A senior executive with CoinUnited, one of the largest Bitcoin ATM operators in Asia, remains hopeful despite the regulatory uncertainty.
“If the policy kicks in, I’m sure the retail customers will drop,” Angus Lo told Forkast. The CEO of Asia’s largest operator of Bitcoin ATMs network said the silver lining would be more institutional interest in cryptocurrencies following a clarity on regulations.
Lo’s business has branched out to ventures in non-fungible tokens (NFTs) and digital wallet services, adding that he does not see cryptocurrency ATMs going away even if retail investors are kept away in Hong Kong.
“I’m not quite sure what the detail [of the new policy] is going to be, you might need to be a professional investor to settle an account with an exchange in Hong Kong,” Lo said. “But people may still be allowed to buy crypto from the ATMs and send them to a wallet operated by another country.”
However, Lo cautioned against onerous regulations on the cryptocurrency industry, noting that his company was prepared to move to “more receptive jurisdictions” if it gets difficult to do business in Hong Kong.
“If it happens, we will maybe move our ATMs to other countries and continue our business,” Lo cautioned. “As I said, ATM machines are only one of our businesses.”
Banking the unbanked
CoinHere, a company which also operates Bitcoin ATMs in Hong Kong, said the technology provided convenience and accessibility, especially for those who don’t have access to regular banking services.

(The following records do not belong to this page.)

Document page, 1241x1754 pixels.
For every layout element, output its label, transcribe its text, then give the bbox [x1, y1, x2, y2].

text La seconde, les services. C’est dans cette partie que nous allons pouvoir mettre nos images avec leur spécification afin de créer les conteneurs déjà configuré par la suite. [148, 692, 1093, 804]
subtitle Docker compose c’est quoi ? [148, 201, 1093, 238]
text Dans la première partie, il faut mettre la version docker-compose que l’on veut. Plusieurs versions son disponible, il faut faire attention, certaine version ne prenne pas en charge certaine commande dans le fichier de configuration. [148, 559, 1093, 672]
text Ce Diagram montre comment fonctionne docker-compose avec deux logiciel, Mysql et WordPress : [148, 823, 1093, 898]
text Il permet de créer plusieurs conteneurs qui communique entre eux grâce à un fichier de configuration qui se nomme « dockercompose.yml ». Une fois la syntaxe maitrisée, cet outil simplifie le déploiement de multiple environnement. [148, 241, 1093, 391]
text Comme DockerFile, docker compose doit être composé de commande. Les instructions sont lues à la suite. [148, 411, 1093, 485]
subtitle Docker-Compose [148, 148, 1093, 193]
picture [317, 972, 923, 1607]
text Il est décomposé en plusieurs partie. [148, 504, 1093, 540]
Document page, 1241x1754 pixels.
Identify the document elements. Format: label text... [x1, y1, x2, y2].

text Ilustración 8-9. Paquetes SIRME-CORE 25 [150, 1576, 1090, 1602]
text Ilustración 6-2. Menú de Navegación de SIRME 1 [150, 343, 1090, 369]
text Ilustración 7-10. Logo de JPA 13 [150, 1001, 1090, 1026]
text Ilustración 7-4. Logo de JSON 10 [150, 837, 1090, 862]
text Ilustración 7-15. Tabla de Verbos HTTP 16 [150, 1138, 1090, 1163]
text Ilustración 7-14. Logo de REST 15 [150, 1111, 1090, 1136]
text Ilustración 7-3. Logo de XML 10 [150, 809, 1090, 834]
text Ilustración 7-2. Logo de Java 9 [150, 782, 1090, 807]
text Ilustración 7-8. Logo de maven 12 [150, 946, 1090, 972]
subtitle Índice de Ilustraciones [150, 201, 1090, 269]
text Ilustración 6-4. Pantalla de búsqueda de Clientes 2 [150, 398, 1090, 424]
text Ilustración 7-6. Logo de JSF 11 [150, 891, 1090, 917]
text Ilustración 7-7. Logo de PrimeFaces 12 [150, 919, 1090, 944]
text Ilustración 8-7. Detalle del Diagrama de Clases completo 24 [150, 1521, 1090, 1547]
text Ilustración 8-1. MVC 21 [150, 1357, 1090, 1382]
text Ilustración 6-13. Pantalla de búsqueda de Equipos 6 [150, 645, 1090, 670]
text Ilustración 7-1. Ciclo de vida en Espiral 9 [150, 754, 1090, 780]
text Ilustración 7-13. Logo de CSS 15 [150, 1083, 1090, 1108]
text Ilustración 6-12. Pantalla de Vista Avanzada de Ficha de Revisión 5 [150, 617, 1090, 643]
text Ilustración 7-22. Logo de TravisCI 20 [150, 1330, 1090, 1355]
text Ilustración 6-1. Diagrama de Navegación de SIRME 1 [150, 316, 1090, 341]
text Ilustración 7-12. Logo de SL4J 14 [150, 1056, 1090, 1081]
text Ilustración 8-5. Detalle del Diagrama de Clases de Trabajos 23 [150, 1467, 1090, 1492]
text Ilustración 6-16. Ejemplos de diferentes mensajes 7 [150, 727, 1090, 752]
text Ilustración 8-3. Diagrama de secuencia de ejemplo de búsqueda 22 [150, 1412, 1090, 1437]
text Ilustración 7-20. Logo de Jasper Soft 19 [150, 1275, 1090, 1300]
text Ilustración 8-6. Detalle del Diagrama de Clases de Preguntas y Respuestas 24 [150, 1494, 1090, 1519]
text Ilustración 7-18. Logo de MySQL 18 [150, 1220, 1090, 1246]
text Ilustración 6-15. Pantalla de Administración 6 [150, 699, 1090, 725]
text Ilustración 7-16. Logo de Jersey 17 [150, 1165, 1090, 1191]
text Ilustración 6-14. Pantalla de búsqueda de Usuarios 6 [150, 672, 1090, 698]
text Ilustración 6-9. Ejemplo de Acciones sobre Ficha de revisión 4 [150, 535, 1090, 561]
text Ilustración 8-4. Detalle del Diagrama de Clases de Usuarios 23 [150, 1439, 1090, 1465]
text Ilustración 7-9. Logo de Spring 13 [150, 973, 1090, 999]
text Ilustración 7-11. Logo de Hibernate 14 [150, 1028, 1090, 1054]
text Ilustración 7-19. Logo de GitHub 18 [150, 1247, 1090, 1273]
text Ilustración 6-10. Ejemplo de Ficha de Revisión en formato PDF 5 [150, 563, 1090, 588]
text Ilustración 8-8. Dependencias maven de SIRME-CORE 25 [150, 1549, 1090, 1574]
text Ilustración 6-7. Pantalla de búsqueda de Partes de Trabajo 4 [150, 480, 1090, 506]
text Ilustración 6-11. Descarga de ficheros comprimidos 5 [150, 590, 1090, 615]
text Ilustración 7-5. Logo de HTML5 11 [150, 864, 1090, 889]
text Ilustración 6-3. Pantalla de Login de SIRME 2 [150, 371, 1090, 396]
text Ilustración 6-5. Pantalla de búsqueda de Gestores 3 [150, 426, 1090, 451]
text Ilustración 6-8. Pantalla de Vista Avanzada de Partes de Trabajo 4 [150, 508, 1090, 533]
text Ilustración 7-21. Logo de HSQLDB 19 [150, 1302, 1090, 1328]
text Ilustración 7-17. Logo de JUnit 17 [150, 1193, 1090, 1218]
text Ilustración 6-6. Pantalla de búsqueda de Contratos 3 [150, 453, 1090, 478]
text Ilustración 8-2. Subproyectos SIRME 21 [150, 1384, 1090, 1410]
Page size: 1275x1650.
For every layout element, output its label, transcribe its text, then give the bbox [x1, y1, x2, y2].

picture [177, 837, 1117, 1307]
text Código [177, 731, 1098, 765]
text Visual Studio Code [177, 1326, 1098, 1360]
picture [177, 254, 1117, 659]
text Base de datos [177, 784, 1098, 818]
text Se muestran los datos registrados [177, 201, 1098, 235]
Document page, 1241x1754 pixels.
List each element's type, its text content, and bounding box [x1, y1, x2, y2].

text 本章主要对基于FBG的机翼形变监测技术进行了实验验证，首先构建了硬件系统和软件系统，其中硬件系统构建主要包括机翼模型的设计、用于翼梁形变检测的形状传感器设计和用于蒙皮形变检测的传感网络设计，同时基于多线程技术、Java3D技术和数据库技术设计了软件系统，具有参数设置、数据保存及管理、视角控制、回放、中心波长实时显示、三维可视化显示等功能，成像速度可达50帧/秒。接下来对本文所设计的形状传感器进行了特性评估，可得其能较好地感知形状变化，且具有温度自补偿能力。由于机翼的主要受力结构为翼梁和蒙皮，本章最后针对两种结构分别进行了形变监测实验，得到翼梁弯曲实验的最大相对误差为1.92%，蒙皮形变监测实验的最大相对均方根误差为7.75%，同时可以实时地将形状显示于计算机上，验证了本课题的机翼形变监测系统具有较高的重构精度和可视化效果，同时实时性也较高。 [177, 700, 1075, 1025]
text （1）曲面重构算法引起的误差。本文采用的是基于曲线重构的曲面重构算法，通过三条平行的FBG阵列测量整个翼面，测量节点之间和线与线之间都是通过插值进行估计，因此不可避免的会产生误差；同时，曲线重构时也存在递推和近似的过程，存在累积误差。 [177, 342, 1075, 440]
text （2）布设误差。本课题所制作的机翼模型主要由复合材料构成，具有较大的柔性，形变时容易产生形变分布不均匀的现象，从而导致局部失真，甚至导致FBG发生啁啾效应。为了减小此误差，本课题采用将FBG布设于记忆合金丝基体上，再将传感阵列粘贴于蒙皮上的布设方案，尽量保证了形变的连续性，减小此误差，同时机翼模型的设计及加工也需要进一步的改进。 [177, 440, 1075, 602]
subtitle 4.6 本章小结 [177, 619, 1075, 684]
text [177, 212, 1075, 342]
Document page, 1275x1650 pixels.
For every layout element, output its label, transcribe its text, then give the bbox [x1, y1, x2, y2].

For example, laborers who are paid on a daily basis could potentially benefit from the direct cash-to-cryptocurrency transactions provided by the ATMs, a company spokesperson told Forkast.
But ATM services are also gaining ground with mainstream businesses, CoinHere said.
“An increasing number of traditional, established commercial property owners are interested in having our ATMs set up in their shopping malls and facilities,” the spokesperson said. The CoinHere spokesperson added that the company is ready to comply with cryptocurrency regulations, especially when it comes to anti-money laundering (AML) and know-your-customer (KYC) requirements.
Saravana Kumar, a Hong Kong cryptocurrency investor, told Forkast that security and privacy remain the biggest advantages of a Bitcoin ATM.
“If one uses the Bitcoin ATMs, there is no second party involved in the transaction,” said Kumar. “And it’s so easy to convert fiat into cryptocurrency.”